Distribution and Regulation of Rat Insulin-Like Growth Factor I Messenger Ribonucleic Acids Encoding Alternative Carboxyterminal E-Peptides: Evidence for Differential Processing and Regulation in Liver

Abstract

Alternative splicing of insulin-like growth factor I (IGF-I)/somatomedin C mRNAs generates two IGF-I mRNAs coding for IGF-I peptides with different sequences in the E domain of the IGF-I prohormone. These two mRNAs encode alternative E peptides due to the presence (IGF-Ib) or absence (IGF-Ia) of a 52-base insert in the region coding for the E domain. We have used a solution hybridization/RNase protection assay to determine the tissue distribution and regulation by GH of the expression of these alternative IGF-I mRNAs. IGF-Ib mRNAs are present in low abundance (representing .apprx.2-5% of the total IGF-I mRNA) in heart, lung, muscle, testes, stomach, kidney, and brain, but represent approximately 13% of the IGF-I mRNA in liver. GH treatment of hypophysectomized rats increased steady-state IGF-I mRNA levels in liver, kidney, lung, and heart.

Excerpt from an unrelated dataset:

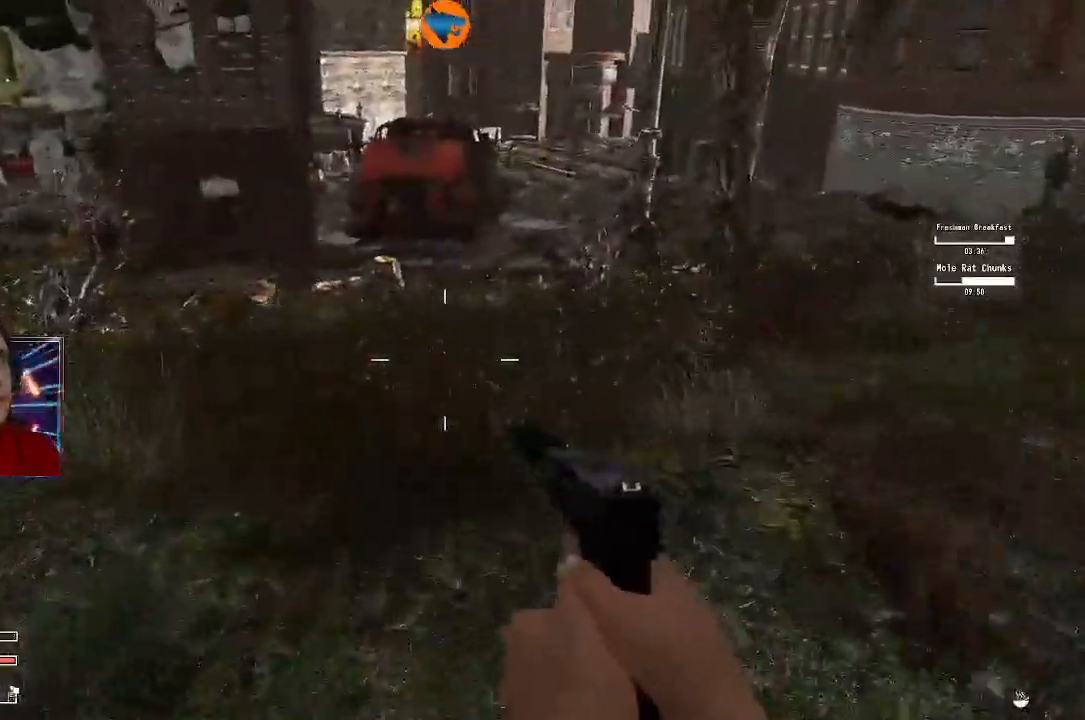
{"buttons": [], "left_stick": "up", "right_stick": "center", "events": [[67, "right_stick", "center"]]}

In kidney, lung, and heart, IGF-Ia and IGF-Ib mRNA levels were coordinately regulated by GH, but, in liver, the fold increase in IGF-Ib mRNA levels was approximately three times greater than the fold increase in IGF-Ia mRNA levels. These data suggest that the processing of IGF-I mRNA in liver is different than in nonhepatic tissues. These results also further elucidate the organization of the rat IGF-I gene as well as the generation of multiple IGF-I mRNAs by alternative splicing.